[Hardware project source files]
####################

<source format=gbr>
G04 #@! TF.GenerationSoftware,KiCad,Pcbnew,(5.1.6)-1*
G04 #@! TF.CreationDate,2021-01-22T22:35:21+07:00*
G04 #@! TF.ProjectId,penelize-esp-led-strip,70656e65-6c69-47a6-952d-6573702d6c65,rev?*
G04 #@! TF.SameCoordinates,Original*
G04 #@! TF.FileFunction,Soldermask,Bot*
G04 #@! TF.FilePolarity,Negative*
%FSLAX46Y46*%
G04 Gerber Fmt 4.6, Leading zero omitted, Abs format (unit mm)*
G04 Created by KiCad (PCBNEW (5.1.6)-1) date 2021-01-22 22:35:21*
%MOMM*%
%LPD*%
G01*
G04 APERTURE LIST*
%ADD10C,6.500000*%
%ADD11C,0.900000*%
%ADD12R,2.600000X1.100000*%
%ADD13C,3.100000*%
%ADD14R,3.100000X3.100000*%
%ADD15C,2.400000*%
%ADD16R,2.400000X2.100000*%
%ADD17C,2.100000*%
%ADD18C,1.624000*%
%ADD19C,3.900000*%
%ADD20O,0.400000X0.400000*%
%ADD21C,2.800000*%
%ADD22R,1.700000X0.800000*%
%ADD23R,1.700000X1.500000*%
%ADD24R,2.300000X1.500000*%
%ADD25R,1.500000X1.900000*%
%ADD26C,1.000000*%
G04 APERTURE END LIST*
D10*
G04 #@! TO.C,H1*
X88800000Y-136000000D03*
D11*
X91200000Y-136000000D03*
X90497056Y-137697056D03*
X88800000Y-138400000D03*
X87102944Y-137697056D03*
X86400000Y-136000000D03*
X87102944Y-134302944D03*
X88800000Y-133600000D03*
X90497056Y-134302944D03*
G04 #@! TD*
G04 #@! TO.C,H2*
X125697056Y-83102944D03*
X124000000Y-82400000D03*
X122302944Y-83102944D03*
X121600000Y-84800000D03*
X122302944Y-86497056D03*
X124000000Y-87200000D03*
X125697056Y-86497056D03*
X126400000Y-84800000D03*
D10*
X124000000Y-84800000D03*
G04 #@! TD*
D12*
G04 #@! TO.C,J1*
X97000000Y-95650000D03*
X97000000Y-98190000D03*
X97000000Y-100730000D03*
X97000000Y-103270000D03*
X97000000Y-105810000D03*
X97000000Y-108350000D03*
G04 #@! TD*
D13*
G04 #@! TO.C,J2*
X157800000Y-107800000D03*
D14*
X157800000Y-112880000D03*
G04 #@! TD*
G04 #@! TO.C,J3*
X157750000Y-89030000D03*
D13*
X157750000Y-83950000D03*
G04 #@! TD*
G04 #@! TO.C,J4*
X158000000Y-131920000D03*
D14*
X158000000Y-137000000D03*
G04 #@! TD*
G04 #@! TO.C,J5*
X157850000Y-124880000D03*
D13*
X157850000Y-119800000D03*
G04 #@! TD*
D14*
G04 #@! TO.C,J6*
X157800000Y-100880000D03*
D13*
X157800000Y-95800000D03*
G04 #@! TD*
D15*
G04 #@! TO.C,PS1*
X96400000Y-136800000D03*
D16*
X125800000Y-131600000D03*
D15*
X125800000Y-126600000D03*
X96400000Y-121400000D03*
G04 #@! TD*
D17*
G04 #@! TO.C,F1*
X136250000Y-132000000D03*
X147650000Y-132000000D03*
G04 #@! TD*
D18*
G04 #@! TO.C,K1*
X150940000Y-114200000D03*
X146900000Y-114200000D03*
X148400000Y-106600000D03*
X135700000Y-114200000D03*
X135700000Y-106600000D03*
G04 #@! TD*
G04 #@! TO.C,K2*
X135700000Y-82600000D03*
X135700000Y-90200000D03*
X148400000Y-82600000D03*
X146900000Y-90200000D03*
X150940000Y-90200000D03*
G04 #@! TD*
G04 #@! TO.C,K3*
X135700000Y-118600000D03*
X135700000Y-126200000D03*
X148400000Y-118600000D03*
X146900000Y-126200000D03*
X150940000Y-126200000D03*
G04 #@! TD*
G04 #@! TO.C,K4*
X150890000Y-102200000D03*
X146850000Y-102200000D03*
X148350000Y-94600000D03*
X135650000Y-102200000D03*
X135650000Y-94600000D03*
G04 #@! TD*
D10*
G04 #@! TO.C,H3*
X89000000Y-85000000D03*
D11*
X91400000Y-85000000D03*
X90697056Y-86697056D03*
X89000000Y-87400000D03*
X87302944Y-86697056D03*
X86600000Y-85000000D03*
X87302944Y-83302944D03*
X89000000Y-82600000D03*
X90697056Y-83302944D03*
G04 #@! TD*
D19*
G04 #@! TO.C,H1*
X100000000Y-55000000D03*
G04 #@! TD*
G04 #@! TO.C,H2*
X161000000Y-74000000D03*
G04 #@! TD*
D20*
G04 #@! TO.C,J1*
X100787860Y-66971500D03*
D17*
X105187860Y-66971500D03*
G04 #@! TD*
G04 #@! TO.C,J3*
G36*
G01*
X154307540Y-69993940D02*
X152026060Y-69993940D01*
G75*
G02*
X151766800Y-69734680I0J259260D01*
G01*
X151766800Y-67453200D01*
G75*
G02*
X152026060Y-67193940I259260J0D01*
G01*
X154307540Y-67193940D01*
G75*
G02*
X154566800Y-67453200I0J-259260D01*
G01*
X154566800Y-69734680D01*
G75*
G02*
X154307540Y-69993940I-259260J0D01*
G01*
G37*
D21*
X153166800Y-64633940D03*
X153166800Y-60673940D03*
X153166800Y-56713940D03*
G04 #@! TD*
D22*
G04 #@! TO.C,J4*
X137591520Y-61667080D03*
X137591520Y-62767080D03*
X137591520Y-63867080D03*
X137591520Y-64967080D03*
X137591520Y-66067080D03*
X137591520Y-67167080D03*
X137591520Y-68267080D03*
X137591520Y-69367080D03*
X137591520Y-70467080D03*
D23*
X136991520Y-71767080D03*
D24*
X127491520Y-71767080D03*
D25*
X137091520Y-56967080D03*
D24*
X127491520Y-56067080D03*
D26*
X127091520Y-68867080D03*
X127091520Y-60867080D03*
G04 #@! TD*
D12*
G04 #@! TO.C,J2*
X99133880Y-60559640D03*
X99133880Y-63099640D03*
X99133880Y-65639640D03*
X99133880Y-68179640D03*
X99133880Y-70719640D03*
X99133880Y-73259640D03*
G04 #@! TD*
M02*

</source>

####################

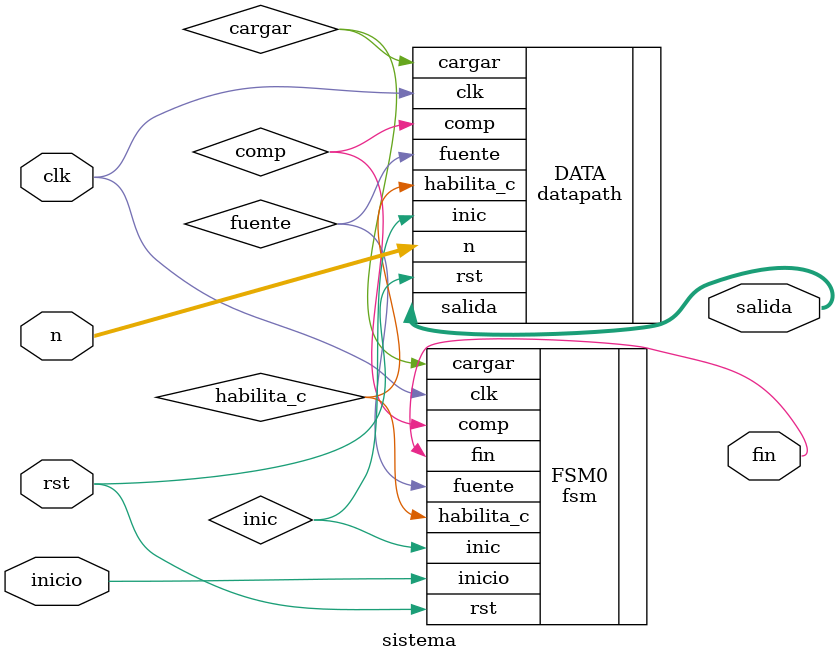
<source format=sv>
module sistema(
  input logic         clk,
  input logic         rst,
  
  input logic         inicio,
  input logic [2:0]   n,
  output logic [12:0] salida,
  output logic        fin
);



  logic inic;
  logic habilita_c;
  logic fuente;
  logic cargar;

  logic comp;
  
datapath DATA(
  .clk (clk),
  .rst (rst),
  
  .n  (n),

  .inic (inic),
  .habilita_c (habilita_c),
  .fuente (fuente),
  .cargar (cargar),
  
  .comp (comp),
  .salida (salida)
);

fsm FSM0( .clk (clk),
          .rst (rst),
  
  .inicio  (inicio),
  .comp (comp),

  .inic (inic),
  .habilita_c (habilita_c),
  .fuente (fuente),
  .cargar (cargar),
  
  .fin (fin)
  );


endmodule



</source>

####################

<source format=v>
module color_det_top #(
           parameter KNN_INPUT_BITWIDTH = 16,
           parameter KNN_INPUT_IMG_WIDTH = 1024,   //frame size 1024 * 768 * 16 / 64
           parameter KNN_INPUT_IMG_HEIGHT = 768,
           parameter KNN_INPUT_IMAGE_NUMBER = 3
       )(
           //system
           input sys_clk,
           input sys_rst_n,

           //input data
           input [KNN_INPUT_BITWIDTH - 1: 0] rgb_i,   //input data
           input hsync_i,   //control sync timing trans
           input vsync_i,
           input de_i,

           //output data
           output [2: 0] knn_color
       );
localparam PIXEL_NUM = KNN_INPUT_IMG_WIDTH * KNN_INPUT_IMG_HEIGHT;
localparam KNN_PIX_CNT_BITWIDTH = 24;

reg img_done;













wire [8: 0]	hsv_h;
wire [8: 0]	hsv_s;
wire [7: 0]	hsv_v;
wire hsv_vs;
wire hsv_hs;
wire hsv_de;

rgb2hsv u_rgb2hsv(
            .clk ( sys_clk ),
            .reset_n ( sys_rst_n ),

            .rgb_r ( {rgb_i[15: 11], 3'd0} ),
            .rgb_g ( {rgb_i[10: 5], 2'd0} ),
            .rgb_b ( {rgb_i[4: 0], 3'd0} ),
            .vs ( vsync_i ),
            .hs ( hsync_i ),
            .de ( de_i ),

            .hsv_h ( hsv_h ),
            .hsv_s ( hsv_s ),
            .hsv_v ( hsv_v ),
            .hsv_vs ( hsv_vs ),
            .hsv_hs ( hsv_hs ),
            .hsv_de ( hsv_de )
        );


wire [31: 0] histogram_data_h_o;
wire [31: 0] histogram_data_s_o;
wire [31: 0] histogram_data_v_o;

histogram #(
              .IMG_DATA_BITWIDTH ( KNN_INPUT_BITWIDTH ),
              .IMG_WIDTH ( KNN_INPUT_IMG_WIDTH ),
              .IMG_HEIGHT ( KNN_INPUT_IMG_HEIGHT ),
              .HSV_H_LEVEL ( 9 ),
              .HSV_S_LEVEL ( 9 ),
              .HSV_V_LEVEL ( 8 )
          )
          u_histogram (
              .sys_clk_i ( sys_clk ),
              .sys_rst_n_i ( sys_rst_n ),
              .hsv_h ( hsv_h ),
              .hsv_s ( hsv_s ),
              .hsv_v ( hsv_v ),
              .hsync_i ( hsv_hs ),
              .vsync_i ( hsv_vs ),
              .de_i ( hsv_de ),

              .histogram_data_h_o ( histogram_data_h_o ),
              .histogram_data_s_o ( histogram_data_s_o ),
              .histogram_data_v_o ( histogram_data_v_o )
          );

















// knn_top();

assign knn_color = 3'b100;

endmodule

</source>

####################

Work task ->
Wherever "format" occurs in the entries above, copy the line it sits on.

Exercise response ->
<source format=gbr>
G04 Gerber Fmt 4.6, Leading zero omitted, Abs format (unit mm)*
<source format=sv>
<source format=v>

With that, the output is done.